S2W was founded in 2018 by network-security researchers from KAIST, South Korea's leading science and technology university. Its core capability lies in what it calls multi-domain cross-analysis: collecting and refining data from multiple, heterogeneous sources and combining domain-specific AI language models with knowledge-graph technology to draw connections across datasets.

The company made waves in 2023 when it unveiled DarkBERT, the world's first AI language model purpose-built for the dark web. The research underpinning it has been accepted at leading academic conferences including NAACL, EMNLP, and KDD. S2W is the only South Korean firm to hold official partner status in Interpol's public-private collaboration programme, the Gateway Initiative, and supplies threat-intelligence data to Microsoft Security Copilot.

Revenue has grown from 4.1bn won in 2022 to 10.1bn won in 2025. Yet profitability remains elusive. The operating margin stood at minus 53.4% in 2025—meaning the company lost more than half its revenue to operating costs. In the first quarter of this year, revenue edged up just 0.1% year-on-year to 2.2bn won, while the operating loss equalled revenues at 2.2bn won. SAIP, the firm's industry-specific AI product that had been expected to drive growth, generated no revenue at all in 2025 after cheap large-language-model competitors undercut the market following 2024.

Daeshin identifies overseas expansion and business-to-business contract growth as the principal engines of recovery. The number of local partners abroad has risen from two in 2023 to five in 2025, and S2W has accumulated government contracts in Saudi Arabia, Japan, Singapore, Taiwan, and Greece. The brokerage forecasts that international revenue will more than double in 2026.

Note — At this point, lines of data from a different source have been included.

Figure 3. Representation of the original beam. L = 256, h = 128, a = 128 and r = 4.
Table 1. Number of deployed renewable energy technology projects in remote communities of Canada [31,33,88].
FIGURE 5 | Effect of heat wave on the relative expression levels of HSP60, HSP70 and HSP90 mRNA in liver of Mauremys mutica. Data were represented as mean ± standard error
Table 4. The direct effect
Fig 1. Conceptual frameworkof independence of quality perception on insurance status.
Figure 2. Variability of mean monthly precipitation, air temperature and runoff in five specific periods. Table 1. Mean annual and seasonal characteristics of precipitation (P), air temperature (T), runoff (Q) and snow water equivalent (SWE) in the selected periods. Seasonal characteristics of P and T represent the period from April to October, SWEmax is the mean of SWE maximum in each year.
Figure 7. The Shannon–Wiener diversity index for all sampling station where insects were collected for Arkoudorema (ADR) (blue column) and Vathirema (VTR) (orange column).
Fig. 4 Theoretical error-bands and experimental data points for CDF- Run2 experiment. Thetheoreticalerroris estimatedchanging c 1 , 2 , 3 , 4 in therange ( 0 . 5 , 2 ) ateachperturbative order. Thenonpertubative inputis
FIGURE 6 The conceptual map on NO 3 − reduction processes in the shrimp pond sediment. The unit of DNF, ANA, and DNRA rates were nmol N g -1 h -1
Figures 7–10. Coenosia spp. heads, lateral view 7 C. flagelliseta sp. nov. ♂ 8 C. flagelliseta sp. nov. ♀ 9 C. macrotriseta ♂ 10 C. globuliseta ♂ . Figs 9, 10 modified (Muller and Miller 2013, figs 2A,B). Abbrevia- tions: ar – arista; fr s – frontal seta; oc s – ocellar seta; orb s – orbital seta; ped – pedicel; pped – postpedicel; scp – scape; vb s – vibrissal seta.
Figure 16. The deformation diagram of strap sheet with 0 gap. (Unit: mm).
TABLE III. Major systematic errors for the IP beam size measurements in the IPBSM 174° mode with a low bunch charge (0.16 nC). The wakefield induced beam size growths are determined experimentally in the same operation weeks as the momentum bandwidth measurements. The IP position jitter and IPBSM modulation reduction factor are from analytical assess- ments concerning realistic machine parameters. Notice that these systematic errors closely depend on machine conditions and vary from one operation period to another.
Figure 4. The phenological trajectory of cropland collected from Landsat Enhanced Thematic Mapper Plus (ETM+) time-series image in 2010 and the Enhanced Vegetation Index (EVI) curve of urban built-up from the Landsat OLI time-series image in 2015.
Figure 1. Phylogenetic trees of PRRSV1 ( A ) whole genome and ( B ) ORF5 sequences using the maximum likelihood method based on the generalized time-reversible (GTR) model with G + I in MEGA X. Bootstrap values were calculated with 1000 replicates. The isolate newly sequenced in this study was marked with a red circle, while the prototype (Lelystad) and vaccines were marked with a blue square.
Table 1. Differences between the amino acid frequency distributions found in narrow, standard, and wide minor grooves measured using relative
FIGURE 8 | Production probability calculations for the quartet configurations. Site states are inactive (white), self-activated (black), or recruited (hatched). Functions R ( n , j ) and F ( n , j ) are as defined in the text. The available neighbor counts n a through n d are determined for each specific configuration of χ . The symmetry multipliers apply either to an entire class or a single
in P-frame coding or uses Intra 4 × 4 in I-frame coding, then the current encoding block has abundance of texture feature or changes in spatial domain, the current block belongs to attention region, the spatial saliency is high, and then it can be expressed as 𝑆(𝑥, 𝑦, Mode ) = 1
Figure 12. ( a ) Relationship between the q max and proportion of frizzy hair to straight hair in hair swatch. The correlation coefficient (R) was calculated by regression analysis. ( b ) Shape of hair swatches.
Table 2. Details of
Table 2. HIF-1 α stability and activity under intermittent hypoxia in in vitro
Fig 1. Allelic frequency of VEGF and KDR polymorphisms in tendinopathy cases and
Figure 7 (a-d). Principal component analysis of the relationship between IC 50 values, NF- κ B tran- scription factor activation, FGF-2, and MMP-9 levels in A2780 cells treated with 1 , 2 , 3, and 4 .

Nevertheless, the research note flags two critical risks. The first is an overhang from the expiry of mandatory lock-up periods on IPO shares, which could weigh on the stock price as early investors are freed to sell. The second is whether SAIP contracts will resume. More broadly, analysts say it remains to be seen whether S2W can transition from one-off project wins to the kind of repeat, scalable contracts that would justify a higher valuation. The company's market capitalisation currently stands at 14.8bn won; its 52-week high was 37,600 won per share, more than 2.7 times the current price.